Хозяин посторонился, пропуская гостя, закрыл калитку и пошел следом по выметенной дорожке.
— У нас в принципе все комнаты забронированы, осталась одна. Зато самая лучшая. Люкс.
— Ну и отлично.
— А вы издалека?
— Из Москвы.
— Мда. Высокий гость. И как вас, простите, занесло в нашу глушь?
— В этой глуши я родился.
— А-а. Понимаю. Ну, проходите в дом.
Балашов открыл массивную дверь, перешагнул порог и очутился в просторном холле с лестницей на второй этаж.
В глубине была зона отдыха с камином, мягкой мебелью и украшенной к празднику елкой. Справа, возле французского окна, стоял овальный обеденный стол, окруженный дюжиной нарядных стульев. Слева, за небольшой деревянной балюстрадой поместился письменный стол с ноутбуком и амбарной книгой.
— Таня, ты где? — зычно крикнул хозяин, войдя в дом следом за Балашовым.
— Здесь! — раздалось откуда-то сверху. — Иду!
Вскоре на лестнице появилась женщина лет тридцати восьми, среднего роста, с пышными формами, в джинсах и клетчатой рубашке-ковбойке. Несмотря на вес, она легко сбежала по ступенькам и приблизилась к Балашову.
— Здравствуйте, — первой поздоровалась она. — Вы к нам?
— Да. Дня на три. А там видно будет.
— Пожалуйста. Очень рады, — улыбнулась миловидная хозяйка и прошла за перегородку.
— Юра, помоги гостю снять верхнюю одежду, — попросила она мужа, усаживаясь за компьютер.
— Ничего, я сам, — засуетился Балашов, расстегивая куртку.
— Садитесь на этот стул, — сказал Юрий. — А куртку я пока здесь повешу.
— Мы берем дорого, — сразу же предупредила хозяйка, — но это за всё: завтраки, обеды, ужины, постель. У нас, как говорится, все включено. А за новогоднюю ночь плата отдельная. Что скажете?
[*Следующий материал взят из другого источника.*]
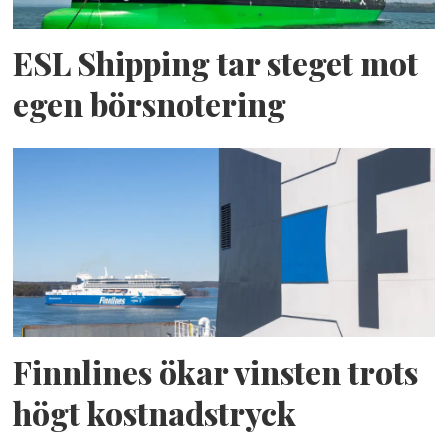
ESL Shipping tar steget mot
egen börsnotering
Finnlines ökar vinsten trots
högt kostnadstryck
— Мне остается согласиться на ваши условия, — улыбнулся Балашов.
Оформление нового постояльца заняло не больше четверти часа, после чего Татьяна проводила его наверх, в номер—люкс.
Она распахнула дверь и впустила жильца в довольно большую комнату, обставленную старой, но добротной и хорошо сохранившейся мебелью. На полу лежал пушистый ковер, заглушающий шаги. Большое окно, такое же, как внизу, служило одновременно входом на балкон. На стенах висели этюды, выполненные маслом. Заметив, что постоялец заинтересовался живописью, Татьяна не без гордости сообщила, что это работы ее сына.
— Чувствуется талант, — похвалил Балашов.
— Вы знаете, и преподаватели того же мнения. Он у нас на первом курсе художественного училища.
— Молодец.
— Да-а, — согласилась хозяйка.
Балашову послышались в ее голосе грустные нотки. «Молодец, да, наверное, не во всем», — догадался он, а вслух сказал:
— Спасибо огромное. Надеюсь, в такой обстановке я хорошо отдохну.
— Обед в два часа. Не опаздывайте, — предупредила женщина, закрывая за собой дверь.
* * *
Когда Балашов спустился вниз, Татьяна оформляла нового постояльца. Это был высокий, модно одетый брюнет с прической в стиле «фейд». Он бросил на Балашова оценивающий взгляд, кивнул и задал хозяйке вопрос:
— Связь здесь нормальная?
— Ну да. Не жалуемся.
— Угу. А народу вокруг много? Я, знаете ли, отдохнуть решил, так что…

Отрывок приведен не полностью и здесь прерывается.